We also conduct experiments to compare various methods for initializing the short-term memory, including selecting the last few tokens, uniform sampling, and using merged tokens. The results indicate that the use of merged tokens produces the best performance. When initializing the next short-term memory with the last few tokens from the previous short-term memory, it is unable to adequately represent the information from the previous time step. Consequently, this leads to the final merged tokens being either repetitive or lacking coherence with the previous time step. Uniform sampling faces similar issues, but it manages to capture information with representative frames from the previous time step. Consequently, its performance surpasses that of initializing with the last few tokens, yet it remains inferior to using merged tokens for initialization.
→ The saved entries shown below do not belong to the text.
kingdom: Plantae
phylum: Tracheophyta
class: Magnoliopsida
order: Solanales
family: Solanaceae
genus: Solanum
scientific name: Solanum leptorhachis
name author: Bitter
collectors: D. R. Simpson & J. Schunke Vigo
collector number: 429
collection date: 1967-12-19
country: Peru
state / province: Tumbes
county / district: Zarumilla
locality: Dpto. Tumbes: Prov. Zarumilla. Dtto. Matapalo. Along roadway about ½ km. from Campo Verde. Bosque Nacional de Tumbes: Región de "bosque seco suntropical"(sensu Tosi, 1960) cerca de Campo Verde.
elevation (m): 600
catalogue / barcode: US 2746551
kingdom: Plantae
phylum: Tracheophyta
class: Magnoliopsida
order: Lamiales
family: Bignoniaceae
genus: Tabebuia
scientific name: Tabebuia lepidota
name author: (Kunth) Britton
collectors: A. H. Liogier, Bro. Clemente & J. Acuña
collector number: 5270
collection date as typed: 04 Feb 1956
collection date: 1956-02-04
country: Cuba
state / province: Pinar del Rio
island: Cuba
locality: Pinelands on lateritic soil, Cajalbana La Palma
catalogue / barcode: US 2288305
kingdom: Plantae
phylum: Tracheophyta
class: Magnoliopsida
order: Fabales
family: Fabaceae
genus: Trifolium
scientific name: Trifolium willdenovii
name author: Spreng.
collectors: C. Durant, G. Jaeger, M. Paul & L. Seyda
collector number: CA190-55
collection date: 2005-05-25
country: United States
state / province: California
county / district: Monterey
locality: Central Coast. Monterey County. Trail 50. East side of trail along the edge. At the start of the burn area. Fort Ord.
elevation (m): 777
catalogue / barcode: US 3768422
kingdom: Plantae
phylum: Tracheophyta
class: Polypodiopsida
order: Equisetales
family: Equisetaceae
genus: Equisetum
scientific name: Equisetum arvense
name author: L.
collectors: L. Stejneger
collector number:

Appendix M Examples for scene understanding and temporal understanding of MovieChat.

We perform an extensive case study of MovieChat on a variety of open-ended long video (such as cartoon movie in and TV series) for long video question-answering and captioning task, including the global mode and the breakpoint mode. The evaluation tasks include scene understanding and temporal understanding as shown in Fig. M5, Fig. M5, Fig. M7 and Fig. M7. For Q#1 and Q#2, we remarks timestamps in frames. For long videos over $10$ K frames, MovieChat is still capable of providing excellent responses to questions regarding both the current moment and the entire video content.